Annette Predeeks und Hanne Frackenpohls Werke sind Erzählungen
Sand aus allen Teilen der Welt
Remagen. Die Besucher konnten sich hineindenken, in die Werke von Annette Predeek und Hanne Frackenpohl. Die beiden Künstlerinnen aus Remagen und Siegburg eröffneten ihre Ausstellung auf der Galerie und in den Hypocausten in der „Kulturwerkstatt“. Dass Kunst Menschen anzieht, wurde bei der Vernissage im altehrwürdigen Gebäude deutlich.
Zahlreiche Kunstinteressierte aus dem Bonn-Kölner Raum und dem Rhein-Sieg-Kreis hatten sich eingefunden und den „steinigen Weg“ in die Kirchstraße gefunden. Mit launigen Werken begrüßte der Vorsitzende des Fördervereins Altes Jugendheim Rolf Plewa die auswärtigen Gäste und erläuterte kurz Gebäude und Historie der Räumlichkeiten.
Annette Predeek, die gekonnt mit Rostfundstücken und Steinstaub ihre Werke zusammenfügt, hat sich bei der ersten Besichtigung in die alten Mauern verliebt.
Und ebenso Hanne Frackenpohl, deren Arbeiten feinsinnig beobachtete Realität darstellen, meinte, dass die 2000 Jahre alten Hypocausten für sie eine wunderbare Darstellungsmöglichkeit widerspiegeln. Mit beiden Künstlerinnen kann sich der Betrachter auf eine Zeitreise begeben.
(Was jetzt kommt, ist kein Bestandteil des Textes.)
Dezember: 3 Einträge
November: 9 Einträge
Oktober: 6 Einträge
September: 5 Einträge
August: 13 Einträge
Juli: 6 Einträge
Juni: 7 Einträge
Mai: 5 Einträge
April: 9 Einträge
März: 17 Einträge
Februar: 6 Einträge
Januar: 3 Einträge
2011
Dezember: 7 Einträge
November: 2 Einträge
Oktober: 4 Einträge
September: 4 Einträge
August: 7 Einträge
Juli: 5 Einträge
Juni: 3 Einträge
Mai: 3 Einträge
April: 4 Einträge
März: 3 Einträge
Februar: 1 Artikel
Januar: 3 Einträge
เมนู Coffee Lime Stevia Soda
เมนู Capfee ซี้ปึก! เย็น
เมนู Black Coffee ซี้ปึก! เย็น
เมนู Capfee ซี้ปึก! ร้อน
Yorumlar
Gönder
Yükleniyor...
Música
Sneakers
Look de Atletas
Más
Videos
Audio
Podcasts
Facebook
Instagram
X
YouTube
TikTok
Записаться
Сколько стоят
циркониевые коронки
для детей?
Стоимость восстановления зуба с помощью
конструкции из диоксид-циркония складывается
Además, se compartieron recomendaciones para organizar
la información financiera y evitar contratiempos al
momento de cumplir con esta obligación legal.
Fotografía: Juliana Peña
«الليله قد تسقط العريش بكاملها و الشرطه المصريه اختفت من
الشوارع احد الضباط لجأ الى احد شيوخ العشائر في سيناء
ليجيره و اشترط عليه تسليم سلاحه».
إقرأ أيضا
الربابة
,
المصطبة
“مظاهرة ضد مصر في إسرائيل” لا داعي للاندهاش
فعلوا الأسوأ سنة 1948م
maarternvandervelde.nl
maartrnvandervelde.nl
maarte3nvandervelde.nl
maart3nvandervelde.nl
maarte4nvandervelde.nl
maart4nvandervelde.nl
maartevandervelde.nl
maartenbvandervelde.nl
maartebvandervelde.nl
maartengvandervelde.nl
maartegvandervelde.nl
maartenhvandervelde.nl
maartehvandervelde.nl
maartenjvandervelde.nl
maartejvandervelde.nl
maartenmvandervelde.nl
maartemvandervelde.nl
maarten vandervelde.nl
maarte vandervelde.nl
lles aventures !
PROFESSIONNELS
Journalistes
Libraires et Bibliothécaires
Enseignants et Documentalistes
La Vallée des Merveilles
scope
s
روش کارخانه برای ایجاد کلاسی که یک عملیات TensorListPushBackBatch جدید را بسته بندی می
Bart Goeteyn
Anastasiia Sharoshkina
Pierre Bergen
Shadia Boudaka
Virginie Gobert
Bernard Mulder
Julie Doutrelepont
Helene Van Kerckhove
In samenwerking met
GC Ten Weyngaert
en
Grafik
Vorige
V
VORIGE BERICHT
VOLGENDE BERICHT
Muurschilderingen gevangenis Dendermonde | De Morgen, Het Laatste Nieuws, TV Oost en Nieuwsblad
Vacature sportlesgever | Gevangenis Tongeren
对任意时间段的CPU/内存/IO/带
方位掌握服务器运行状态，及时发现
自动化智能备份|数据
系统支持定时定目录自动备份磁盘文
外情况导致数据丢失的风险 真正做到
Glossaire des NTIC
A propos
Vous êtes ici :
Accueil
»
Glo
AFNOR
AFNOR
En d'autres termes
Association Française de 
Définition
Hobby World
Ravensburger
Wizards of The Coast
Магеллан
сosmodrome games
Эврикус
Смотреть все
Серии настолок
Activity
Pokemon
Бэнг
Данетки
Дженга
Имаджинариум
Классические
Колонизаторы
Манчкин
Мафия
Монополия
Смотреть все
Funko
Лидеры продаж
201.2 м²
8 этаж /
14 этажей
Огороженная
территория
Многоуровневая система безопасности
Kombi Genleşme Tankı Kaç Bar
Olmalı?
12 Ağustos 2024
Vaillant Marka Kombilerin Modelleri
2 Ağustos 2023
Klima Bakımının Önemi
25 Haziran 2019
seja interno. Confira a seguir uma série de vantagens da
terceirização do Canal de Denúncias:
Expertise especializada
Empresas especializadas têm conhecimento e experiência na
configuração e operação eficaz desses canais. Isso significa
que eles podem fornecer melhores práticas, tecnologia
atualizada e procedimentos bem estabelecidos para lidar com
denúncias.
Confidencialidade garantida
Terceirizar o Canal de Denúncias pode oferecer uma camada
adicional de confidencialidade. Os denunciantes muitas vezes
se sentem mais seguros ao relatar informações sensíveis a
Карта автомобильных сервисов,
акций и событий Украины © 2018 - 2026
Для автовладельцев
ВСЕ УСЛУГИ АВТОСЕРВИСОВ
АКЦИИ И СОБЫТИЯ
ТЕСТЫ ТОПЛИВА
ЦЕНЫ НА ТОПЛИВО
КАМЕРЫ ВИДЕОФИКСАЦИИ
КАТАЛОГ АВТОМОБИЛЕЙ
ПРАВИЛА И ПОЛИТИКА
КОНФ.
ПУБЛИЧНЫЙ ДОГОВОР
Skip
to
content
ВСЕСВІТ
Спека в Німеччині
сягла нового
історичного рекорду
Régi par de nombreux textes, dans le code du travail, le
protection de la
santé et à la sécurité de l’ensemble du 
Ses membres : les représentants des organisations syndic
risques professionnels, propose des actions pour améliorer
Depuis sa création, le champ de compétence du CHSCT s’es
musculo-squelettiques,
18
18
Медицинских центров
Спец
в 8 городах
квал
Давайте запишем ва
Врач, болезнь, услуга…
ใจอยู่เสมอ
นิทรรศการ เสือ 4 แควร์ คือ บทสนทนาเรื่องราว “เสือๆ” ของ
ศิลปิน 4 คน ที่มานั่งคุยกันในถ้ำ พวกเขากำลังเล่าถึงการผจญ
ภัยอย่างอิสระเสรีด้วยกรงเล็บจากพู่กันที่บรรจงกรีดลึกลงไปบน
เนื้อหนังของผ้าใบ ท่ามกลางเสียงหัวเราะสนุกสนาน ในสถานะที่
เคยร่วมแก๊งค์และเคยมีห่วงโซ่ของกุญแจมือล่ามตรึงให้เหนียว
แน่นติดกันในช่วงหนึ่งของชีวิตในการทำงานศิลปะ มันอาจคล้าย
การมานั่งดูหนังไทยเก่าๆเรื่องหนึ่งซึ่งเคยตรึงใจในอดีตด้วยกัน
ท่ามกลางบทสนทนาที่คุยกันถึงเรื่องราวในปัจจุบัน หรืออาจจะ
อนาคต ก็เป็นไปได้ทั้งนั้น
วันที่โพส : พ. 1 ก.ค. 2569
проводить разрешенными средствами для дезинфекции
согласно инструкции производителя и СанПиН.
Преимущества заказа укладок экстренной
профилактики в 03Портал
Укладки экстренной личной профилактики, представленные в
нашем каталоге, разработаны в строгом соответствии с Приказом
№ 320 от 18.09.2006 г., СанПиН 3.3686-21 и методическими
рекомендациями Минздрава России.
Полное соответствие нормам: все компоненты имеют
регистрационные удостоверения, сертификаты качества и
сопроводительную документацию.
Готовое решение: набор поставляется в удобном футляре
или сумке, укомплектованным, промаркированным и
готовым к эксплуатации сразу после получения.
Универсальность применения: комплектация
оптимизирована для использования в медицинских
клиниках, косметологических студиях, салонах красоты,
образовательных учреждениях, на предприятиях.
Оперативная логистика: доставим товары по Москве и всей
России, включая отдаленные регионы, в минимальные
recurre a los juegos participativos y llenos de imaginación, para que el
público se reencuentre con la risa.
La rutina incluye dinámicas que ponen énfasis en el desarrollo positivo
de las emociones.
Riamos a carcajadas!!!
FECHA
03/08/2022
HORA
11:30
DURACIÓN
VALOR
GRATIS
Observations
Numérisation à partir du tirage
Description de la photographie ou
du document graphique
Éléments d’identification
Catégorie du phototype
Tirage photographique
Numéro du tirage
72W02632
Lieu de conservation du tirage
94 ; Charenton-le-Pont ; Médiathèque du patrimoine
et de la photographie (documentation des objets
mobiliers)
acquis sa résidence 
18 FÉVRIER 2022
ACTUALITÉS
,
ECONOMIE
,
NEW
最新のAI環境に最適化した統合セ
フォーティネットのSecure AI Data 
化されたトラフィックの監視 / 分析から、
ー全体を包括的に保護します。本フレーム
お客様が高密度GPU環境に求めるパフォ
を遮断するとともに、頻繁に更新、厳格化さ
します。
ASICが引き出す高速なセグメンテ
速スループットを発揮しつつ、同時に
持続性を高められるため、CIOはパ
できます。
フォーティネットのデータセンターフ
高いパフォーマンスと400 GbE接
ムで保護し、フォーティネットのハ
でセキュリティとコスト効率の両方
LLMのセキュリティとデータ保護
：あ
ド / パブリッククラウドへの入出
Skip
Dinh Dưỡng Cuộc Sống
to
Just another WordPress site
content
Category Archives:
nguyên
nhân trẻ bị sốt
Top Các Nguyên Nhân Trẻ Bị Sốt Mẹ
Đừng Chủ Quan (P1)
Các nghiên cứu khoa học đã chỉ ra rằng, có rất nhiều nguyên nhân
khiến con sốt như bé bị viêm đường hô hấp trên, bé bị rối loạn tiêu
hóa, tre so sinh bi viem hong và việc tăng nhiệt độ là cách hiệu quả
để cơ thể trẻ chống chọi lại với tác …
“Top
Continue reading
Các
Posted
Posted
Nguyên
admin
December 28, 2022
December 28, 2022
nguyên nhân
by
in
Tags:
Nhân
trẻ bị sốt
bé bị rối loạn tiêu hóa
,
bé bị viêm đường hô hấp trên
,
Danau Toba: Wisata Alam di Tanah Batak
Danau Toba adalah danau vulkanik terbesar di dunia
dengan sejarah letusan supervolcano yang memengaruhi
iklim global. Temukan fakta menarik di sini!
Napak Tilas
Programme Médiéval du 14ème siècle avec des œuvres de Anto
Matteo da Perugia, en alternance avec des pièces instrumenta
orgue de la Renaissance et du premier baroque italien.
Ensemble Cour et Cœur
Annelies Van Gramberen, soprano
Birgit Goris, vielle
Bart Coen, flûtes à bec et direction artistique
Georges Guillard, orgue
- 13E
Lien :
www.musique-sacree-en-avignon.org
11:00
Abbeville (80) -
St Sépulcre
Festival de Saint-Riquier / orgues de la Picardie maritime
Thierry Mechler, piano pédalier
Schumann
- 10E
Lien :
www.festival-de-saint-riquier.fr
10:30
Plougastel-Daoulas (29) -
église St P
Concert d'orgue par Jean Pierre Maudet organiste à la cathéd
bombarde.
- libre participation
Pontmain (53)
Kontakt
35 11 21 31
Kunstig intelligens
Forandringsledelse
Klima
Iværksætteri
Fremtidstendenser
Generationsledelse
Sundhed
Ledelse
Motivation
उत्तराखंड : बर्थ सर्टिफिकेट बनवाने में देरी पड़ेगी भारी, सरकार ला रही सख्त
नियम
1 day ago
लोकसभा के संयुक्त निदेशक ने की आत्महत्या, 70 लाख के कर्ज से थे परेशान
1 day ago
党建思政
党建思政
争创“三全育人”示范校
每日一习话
Es macht Lust die Werke zu betrachten, denen nicht nur Kreativität zu eigen sind, sondern herausragende handwerkliche Begabungen. Hanne Frackenpohl ist rastlos. Obwohl im Ruhestand besucht sie Kunstkurse, lernt unermüdlich bei Dozenten und verarbeitet das Gewonnene neu. Sie liebt das „kleine Format“, und ihre „Tintenschichtbilder“ bestechen durch ihre Patina, die die eigene Handschrift der Künstlerin verdeutlicht.
Sand, Sand, Sand, verarbeitet Annette Predeeck. Sand aus 182 Ländern der Welt, der durch ihre Werke an einem Ort zusammen fließt.
Die aufgesetzten Rostfundstücke lassen den Betrachter ihre Gedanken erahnen, aber auch freien Lauf für die eigene Phantasie. Für Predeek hat der Sand eine besondere Bedeutung. Sand ist überall, Menschen auch, so vermitteln ihre Werke ein eigenes Sozialverständnis.
Und eine große handwerkliche Kunst. Ein musikalisches Bonbon dürfen Kunstinteressierte am 23. November auf der „Kegelbahn“ genießen.
Der Musiker Julian Scheid wird eine Lesung musikalisch untermalen.
Die Ausstellung ist am Nikolausmarkt, 7. Und 8. Dezember geöffnet.